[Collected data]
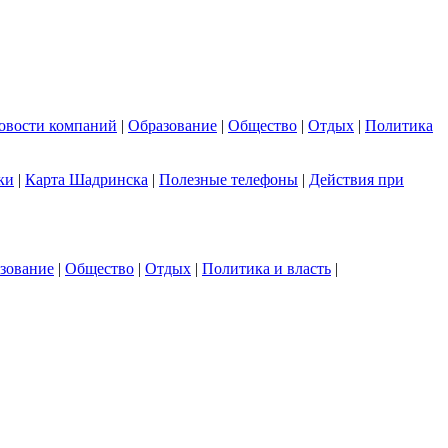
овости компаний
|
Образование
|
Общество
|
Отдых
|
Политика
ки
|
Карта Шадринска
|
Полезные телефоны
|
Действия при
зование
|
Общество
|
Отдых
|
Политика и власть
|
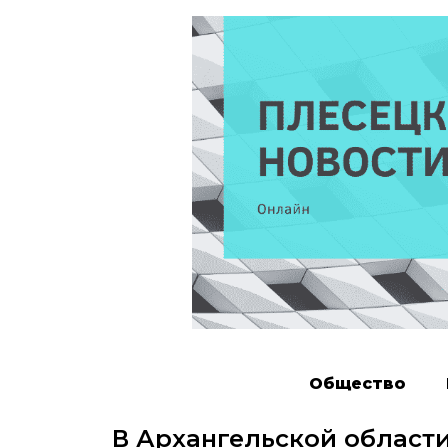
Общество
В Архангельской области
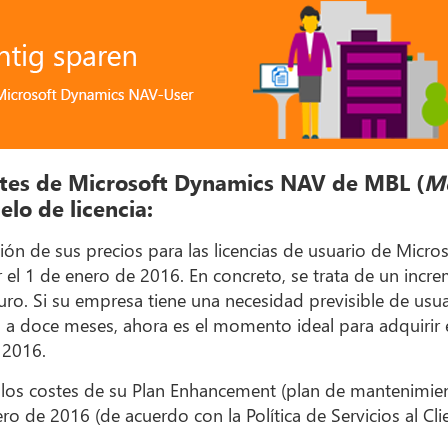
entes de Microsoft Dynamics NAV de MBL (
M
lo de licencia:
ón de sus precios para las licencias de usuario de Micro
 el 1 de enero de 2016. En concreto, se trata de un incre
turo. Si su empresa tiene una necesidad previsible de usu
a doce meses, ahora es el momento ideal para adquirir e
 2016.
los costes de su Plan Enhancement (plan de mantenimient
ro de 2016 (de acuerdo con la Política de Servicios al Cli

Written task » The records above should be returned word for word, with every picture left out.

Response to the task »
овости компаний
|
Образование
|
Общество
|
Отдых
|
Политика
ки
|
Карта Шадринска
|
Полезные телефоны
|
Действия при
зование
|
Общество
|
Отдых
|
Политика и власть
|
Общество
В Архангельской области
entes de Microsoft Dynamics NAV de MBL (
M
lo de licencia:
ón de sus precios para las licencias de usuario de Micro
 el 1 de enero de 2016. En concreto, se trata de un incre
turo. Si su empresa tiene una necesidad previsible de usu
a doce meses, ahora es el momento ideal para adquirir e
 2016.
los costes de su Plan Enhancement (plan de mantenimient
ro de 2016 (de acuerdo con la Política de Servicios al Cli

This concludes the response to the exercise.